━━━━━ Selected text

Nov 20th 2006 11:19AM #117, here's my thoughts:
"1. I enjoy coming home from a long day of work and playing video games. My biggest concern about the Wii, are you able to play the system for extended periods of time or do you need a break after thirty minutes? I am a huge fan sitting on my *** with a controller in hand."
I feel you on that, totally. I'm a huge fan (there's a pun!) of sitting on my butt too. However, much like DDR, the Wii kind of encourages some physical activity within you, and to get a little active. It's not a real intense workout, and you can set the Wiimote so that you really only gesture at the screen instead of doing those full-blown swings at tennis balls, but don't intend to impress. Penny Arcade was correct in that you don't HAVE to do that, but not doing kind of makes you look foolish.
"2. Do the controls really feel fluid, OR do they feel like a gimmick?"
It's really cool. I had that same hesitation about the DS when it was released, and that was proven to be a bad thought since. Using a combination of infrared and Bluetooth, this controller works suprisingly well.
"3. If you had a PS3/Xbox 306 and a Wii, which system would you see yourself playing more a couple weeks down the road?"
Honestly, the big flaw I can see with the Wii, is that when I sit down and want to play a standard video game like I've been used to all this time, I may reach for another system. Red Steel is really fantastic, but sometimes I want to play an FPS like Halo. I can see the Wii have a ton of interesting a fun titles, though, and they're off to a great start.
"4. Is the Wii more of a party system with friends or a sit by yourself system playing a great single player experience?"
I didn't spring for any extra controllers (I was feeling a bit cheap,) but Wii Sports is definitely fun as a party game. Zelda is a strictly alone-time kind of game, and Trauma Center isn't much different. It all boils down to what the game is. I can see Wario Ware being a huge party hit in January.
"5. I am looking for honest opinions here. Do you feel that the system is really worth $250(I know it is a lot cheaper than the other systems but there is only a new controller)? The system is on par with the current generation of systems (I could walk into a store and buy any current gen system for under $150). It just seems like "we" the consumers are paying $250 for a new controller and no updated graphics."
A fair question. I think $250 is fair, considering that the GCN is about $100 retail (assuming a new system, not used or refurbed.) With considerations that everything except the actual system is still useable with the Wii, there's no loss in terms of accessories (admittedly, I want tried SSBM on the Wii yet, but I plan on it by week's end. Probably even tonight.) The new technology, plus the Virtual Console is worth the extra $150. Also consider that Nintendo's first-party games (which are typically the big sellers anyway) aren't going to that $60 price point.
Really, on paper it's easy to dismiss the Wii. However, I highly encourage you that, if you can, rent or try the GameStop demo station and give it a shot. I was really surprised about how well it worked, and I think you will too.

━━━━━━━━━━

(To-do item A)
Echo the stretch of the rows from the line containing "runner. \'session_service_stateful\' from Step" through the line containing "(SESSION_ID_STATEFUL) from the", keeping both of those lines.
The post about the Wii and the rows that follow come from unrelated sources.

━━━━━ Provided data

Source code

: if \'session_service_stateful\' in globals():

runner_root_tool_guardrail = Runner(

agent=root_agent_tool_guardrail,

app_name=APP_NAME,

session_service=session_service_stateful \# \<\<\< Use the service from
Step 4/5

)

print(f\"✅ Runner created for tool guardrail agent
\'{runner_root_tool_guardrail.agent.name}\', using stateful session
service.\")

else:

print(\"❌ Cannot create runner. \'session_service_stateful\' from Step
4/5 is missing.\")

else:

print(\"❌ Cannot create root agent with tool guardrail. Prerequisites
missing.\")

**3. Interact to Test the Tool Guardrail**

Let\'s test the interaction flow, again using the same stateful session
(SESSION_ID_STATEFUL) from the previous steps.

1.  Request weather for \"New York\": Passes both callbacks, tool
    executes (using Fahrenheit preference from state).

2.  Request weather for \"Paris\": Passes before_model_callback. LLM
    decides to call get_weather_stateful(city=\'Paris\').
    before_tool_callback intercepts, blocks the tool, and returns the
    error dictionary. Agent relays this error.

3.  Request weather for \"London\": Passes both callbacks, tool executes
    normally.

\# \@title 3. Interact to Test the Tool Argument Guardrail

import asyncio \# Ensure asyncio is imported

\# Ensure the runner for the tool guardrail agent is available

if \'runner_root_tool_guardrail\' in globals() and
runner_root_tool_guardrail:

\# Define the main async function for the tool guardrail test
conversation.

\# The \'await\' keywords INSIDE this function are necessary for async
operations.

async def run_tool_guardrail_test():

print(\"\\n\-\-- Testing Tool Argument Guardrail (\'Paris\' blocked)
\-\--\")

━━━━━━━━━━
━━━━━ Provided data

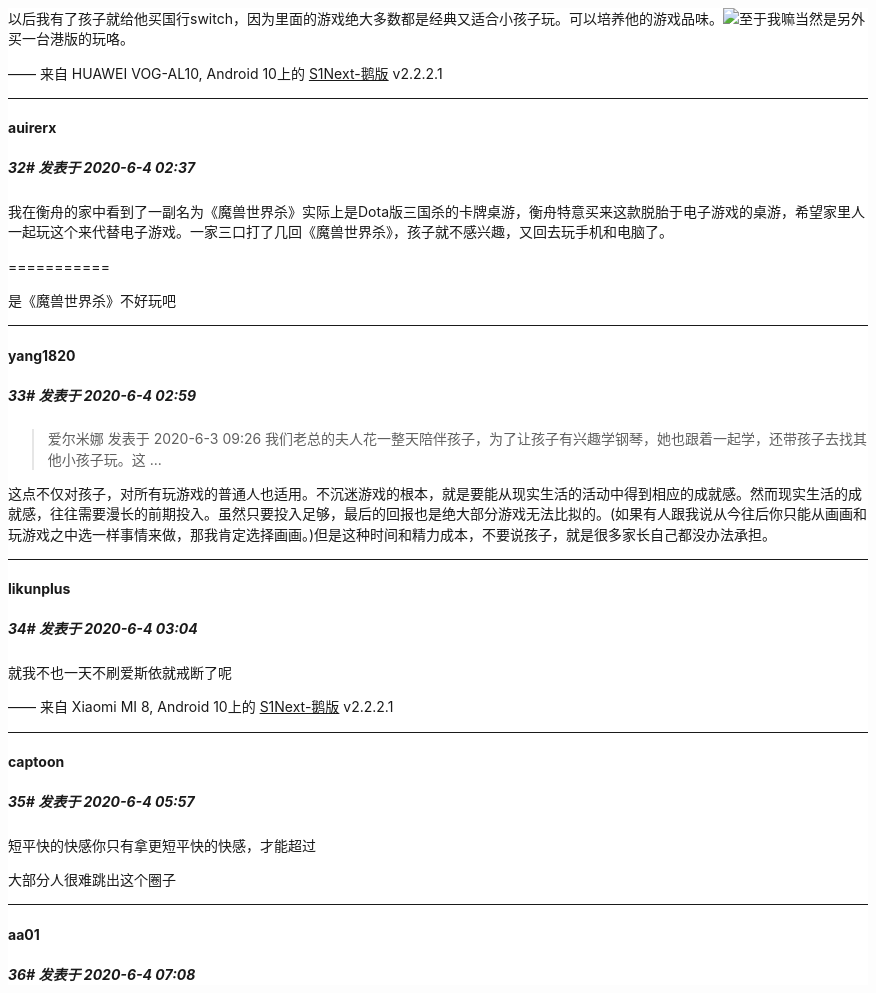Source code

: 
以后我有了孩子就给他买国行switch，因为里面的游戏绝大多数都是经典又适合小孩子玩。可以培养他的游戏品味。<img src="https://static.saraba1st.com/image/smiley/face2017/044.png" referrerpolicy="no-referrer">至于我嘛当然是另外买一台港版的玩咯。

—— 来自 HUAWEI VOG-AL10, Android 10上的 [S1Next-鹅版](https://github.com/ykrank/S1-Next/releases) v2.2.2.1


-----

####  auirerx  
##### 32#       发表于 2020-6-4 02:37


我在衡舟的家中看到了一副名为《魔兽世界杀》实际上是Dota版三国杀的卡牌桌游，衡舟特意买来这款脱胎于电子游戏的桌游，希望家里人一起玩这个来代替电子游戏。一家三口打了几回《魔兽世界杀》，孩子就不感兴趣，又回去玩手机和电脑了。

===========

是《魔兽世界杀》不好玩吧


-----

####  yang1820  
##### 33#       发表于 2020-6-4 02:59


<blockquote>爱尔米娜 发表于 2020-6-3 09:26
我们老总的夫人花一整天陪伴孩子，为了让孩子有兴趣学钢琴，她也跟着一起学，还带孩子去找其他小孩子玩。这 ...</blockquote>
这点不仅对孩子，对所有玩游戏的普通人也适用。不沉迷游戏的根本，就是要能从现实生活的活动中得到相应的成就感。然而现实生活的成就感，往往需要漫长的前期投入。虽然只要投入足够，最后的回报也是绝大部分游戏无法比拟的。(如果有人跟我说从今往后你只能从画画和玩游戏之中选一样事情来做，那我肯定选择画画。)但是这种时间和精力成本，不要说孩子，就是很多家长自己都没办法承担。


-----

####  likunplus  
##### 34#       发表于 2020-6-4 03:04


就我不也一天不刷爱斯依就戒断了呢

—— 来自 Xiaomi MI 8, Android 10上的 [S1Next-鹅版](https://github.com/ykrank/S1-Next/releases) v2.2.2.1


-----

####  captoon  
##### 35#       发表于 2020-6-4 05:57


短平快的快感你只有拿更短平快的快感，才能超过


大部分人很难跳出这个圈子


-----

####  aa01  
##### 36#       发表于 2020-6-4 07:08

━━━━━━━━━━
━━━━━ Provided data

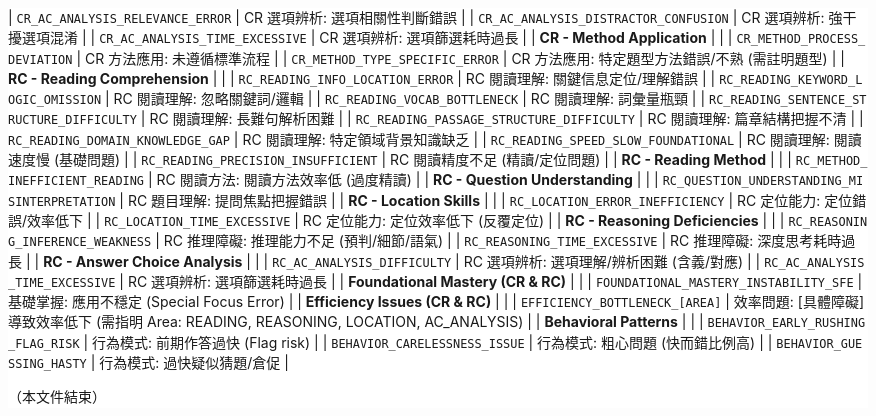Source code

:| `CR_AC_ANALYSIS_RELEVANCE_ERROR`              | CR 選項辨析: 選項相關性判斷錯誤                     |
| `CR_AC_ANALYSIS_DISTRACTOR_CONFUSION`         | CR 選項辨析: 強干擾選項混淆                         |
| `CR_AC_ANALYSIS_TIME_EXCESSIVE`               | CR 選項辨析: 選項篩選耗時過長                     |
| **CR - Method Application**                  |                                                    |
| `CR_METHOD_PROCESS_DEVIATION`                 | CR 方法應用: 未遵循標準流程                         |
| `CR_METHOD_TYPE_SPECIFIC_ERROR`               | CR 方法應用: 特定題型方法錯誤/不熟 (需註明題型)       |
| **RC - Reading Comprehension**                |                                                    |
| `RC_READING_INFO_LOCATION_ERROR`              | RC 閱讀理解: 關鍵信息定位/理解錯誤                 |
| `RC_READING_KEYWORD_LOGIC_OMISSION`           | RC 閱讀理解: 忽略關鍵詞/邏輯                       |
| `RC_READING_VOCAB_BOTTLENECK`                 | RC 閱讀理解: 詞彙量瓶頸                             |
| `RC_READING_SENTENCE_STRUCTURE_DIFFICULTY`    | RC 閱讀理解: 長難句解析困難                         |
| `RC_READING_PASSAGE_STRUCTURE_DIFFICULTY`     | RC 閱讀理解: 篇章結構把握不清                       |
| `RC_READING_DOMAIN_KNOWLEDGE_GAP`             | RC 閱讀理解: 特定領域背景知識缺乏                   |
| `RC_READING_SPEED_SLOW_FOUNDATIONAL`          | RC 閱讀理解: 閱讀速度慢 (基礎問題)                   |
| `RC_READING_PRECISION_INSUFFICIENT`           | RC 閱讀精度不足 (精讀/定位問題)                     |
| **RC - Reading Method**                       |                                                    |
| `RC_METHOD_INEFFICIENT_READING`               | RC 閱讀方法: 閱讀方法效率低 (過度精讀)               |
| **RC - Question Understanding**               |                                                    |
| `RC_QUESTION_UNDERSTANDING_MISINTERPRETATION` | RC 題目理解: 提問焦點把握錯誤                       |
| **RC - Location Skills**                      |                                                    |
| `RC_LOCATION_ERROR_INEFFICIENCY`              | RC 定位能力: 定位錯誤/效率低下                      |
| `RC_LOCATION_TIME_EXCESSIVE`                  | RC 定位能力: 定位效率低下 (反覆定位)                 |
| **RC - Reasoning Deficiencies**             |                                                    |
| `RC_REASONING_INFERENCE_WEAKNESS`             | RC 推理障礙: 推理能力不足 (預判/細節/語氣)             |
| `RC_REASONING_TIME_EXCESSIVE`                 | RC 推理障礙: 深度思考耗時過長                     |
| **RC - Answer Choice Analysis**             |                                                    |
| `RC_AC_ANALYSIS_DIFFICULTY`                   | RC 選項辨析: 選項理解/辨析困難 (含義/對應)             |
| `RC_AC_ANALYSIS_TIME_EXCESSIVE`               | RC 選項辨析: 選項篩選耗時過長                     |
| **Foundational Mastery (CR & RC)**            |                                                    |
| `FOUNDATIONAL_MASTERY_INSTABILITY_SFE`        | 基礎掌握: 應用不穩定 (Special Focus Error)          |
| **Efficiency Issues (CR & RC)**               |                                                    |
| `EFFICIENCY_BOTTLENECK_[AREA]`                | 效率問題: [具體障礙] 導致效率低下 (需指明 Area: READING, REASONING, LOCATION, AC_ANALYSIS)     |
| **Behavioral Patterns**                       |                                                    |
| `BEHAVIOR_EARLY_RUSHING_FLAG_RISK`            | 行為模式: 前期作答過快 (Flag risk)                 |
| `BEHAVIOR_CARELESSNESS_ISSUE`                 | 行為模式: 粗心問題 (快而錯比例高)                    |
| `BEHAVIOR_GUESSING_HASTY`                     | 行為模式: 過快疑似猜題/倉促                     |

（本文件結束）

━━━━━━━━━━

(To-do item B)
Translate this sentence from the post about the Wii into Spanish: "It all boils down to what the game is."

(Your response A)
print(\"❌ Cannot create runner. \'session_service_stateful\' from Step
4/5 is missing.\")

else:

print(\"❌ Cannot create root agent with tool guardrail. Prerequisites
missing.\")

**3. Interact to Test the Tool Guardrail**

Let\'s test the interaction flow, again using the same stateful session
(SESSION_ID_STATEFUL) from the previous steps.

(Your response B)
Todo se reduce a cuál sea el juego.